-------- Texto proporcionado

Leyendo “La canción de Roldán”, monumental en todos los sentidos, no he podido evitar que se me viniese a la cabeza uno de los cuentos, de las novelas, de los relatos o como quieran llamarle, de Chester Himes, entresacado de las mil locuras que arrancó al Harlem de cuando Estados Unidos no estaba mandado por un señor de color.

Los protagonistas son pícaros con acento inglés y en blanco y negro que una mañana de rumores y de fantasía en el Harlem del escritor, presumen de poder transformar los billetes de diez dólares en billetes de cien.

Basta con meterlos un ratito en un horno vulgar y corriente y el milagro se produce, explican a sus probables clientes.

Y rápidamente aparece por doquier gente que les suplican que acepten los billetes recién salidos del banco que ellos les traen y tenga la bondad de multiplicarlos.

Estos fervientes rezadores de todas las iglesias del mundo creen en los milagros.

Ni que decir tiene que una vez que los inventores-benefactores han llenado el horno con los ahorros de los incautos, una explosión permite que los granujas se larguen con el botín.

Me he dejado llevar por estos personajes y cuentos porque a Dragó los acechan constantemente, aunque él no se dé cuenta, en esta novela suya que, según sus propias palabras, a punto estuvo de costarle la vida.

----------------

Comprueba tu comprensión.
a - ¿Puedes reescribir en una sola oración más breve el párrafo del texto que empieza con «Los protagonistas son pícaros», conservando sus datos principales?
b - ¿Puedes copiar del texto, sin ningún cambio, el fragmento que abre con las palabras que contienen «Basta con meterlos» y cierra con «con el botín.»?

-------- Extracto de datos

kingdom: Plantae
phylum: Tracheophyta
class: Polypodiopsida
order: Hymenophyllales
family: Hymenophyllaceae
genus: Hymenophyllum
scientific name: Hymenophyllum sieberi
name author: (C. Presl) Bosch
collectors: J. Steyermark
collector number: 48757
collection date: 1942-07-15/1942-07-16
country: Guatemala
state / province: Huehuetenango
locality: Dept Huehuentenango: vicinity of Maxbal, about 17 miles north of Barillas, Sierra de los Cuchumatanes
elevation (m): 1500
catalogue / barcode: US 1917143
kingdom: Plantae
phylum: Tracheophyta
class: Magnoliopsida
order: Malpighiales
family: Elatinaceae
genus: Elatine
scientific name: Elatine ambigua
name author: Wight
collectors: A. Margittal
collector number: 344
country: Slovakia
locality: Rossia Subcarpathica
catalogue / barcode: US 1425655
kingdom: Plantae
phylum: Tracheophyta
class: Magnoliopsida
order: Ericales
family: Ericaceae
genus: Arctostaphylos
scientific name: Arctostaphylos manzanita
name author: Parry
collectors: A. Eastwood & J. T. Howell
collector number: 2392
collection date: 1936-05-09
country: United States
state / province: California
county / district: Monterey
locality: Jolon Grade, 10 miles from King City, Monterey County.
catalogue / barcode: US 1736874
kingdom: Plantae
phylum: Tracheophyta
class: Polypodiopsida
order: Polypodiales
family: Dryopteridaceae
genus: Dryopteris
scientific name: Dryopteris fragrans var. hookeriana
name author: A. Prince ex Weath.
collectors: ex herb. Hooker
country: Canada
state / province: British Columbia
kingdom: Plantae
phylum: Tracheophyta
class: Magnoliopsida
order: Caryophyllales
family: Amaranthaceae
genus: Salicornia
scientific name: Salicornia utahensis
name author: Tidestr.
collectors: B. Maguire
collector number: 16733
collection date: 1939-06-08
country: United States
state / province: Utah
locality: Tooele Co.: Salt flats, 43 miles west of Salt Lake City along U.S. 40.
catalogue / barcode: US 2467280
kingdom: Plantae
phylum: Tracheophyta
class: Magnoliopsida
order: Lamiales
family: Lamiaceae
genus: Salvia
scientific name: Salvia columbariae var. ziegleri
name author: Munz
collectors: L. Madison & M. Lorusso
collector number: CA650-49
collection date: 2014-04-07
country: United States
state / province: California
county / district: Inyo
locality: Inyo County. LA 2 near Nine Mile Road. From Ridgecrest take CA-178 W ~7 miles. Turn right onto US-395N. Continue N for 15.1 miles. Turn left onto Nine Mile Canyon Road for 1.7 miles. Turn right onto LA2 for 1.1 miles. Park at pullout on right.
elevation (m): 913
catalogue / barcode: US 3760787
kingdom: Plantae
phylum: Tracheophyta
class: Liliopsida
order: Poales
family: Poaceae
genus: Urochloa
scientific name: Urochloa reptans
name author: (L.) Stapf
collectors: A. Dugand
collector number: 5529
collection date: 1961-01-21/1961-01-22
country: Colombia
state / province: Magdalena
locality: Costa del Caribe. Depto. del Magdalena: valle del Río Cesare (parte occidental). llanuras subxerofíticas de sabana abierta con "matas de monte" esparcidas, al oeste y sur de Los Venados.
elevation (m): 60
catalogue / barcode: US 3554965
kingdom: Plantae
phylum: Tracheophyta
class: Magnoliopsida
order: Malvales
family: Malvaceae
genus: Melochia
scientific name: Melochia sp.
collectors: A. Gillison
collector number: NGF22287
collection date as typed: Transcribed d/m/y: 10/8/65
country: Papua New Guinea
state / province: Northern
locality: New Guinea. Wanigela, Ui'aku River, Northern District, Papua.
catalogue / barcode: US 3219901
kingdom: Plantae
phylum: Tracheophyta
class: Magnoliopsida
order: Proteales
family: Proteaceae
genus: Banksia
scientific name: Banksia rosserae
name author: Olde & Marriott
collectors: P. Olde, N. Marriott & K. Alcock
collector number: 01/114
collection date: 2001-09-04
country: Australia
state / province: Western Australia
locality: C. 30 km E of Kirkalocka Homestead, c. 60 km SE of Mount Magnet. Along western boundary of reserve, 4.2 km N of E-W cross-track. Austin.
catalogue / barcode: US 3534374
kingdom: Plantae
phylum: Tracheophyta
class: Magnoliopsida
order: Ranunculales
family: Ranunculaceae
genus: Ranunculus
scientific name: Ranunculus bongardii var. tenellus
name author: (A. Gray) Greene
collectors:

----------------

Soluciones.
a - Una mañana de rumores y fantasía, en el Harlem del escritor, unos pícaros con acento inglés y en blanco y negro presumen de poder convertir billetes de diez dólares en billetes de cien.

b -
Basta con meterlos un ratito en un horno vulgar y corriente y el milagro se produce, explican a sus probables clientes.

Y rápidamente aparece por doquier gente que les suplican que acepten los billetes recién salidos del banco que ellos les traen y tenga la bondad de multiplicarlos.

Estos fervientes rezadores de todas las iglesias del mundo creen en los milagros.

Ni que decir tiene que una vez que los inventores-benefactores han llenado el horno con los ahorros de los incautos, una explosión permite que los granujas se larguen con el botín.